→ **Seçilmiş Bölüm**:
Uranyum-238’in fizyon tepkimesi temeli üzerine kurulmuş bir nükleer silahın
bileşkesi olamayacağını belirtmek gerek. Çünkü yüksek enerji yüklü nötronlar
ancak füzyon tepkimesi sonucu ortaya çıkarlar. Bu da demektir ki, termonükleer yükün
çevresi doğal uranyum örtüsüyle kaplandığında, uranyum-238 atomlarını kullanarak
bir fizyon tepkimesi gerçekleştirilebilir. Böyle bir tepkime, çok büyük miktarda
enerjinin anlık bir süre içinde açığa çıkmasını sağlayacaktır. Böylelikle de,
fizyon-füzyon-fizyon prensibiyle çalışan birleşik bir silahın patlayıcı gücü
artmış olacaktır.
Nükleer Patlamanın
Etkilerinin Genel Özellikleri
Nükleer patlamalar-hava, yüzey ve sualtı
patlamaları-patlamanın merkezinin yerin yüzeyine göre konumuna bağlı olarak
sınıflandırılırlar. Her patlama türünün kendine özgü bir dış gelişmesi ve
etkileri vardır. Patlayıcıların kimyasal tepkimesine dayanan konvansiyonel bir
silahın tersine, nükleer patlamalar çok değişik etkiler oluşturur. Dört ana etkiyi
şöyle sıralayabiliriz:
- patlama, özel olarak sarsıntı
cephesindeki basınçla meydana gelen infilak;
- termal radyasyon, büyük bölümü
gözle görünür bir ışık halini alır,
- ilk ve anlık nükleer radyasyon,
- kalıcı nükleer radyasyon.

→ **Sağlanan Kayıtlar**:
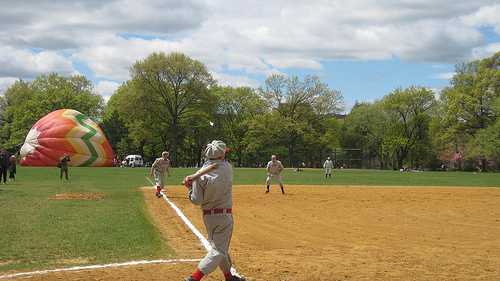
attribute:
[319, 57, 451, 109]
blue sky — clear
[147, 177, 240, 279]
white line — chalk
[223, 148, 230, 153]
brim — red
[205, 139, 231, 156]
hat — grey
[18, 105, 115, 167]
balloon — hot air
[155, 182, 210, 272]
line — white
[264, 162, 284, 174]
shirt — white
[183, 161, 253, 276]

→ **Alıştırma Koşulları**:
1. Kayıtlarda "[147, 177, 240, 279]" içeren satırdan başlayıp kayıtların son satırına kadar uzanan satırları, iki ucu da dahil, hiçbir değişiklik yapmadan yazın.
2. Nükleer patlamalar üzerine metni, gösterilen son cümlenin ardından devam ettirin.
Nükleer patlamalar üzerine metin ile kayıtlar birbiriyle ilgili değildir.

→ **Görev Yanıtları**:
1.
[147, 177, 240, 279]
white line — chalk
[223, 148, 230, 153]
brim — red
[205, 139, 231, 156]
hat — grey
[18, 105, 115, 167]
balloon — hot air
[155, 182, 210, 272]
line — white
[264, 162, 284, 174]
shirt — white
[183, 161, 253, 276]

2.
Nükleer patlamanın enerjisi bu dört etki arasında
şu şekilde dağılmıştır: patlama-yaklaşık yüzde 50, termal (ışıklı)
radyasyon-yüzde 30-35, ilk nükleer radyasyon-yüzde 5, kalıcı radyasyon yüzde 10. (Bu
tahminler, havada meydana gelen patlamalar için geçerlidir) Öteki patlamalarda ise
oranlar değişmektedir. Örneğin yüzey patlamasında, termal radyasyona giden enerji
miktarı, hava patlamasındakine oranla yüzde 25 ila yüzde 50 oranında azalmaktadır.
20 km.’den yüksekte meydana gelen bir patlamada, havanın yoğunluğu azaldığı için
hemen hemen hiç infilak olmaz) Sonuç olarak, patlamanın tüm enerjisi, nükleer ve
termal radyasyon şeklini alır.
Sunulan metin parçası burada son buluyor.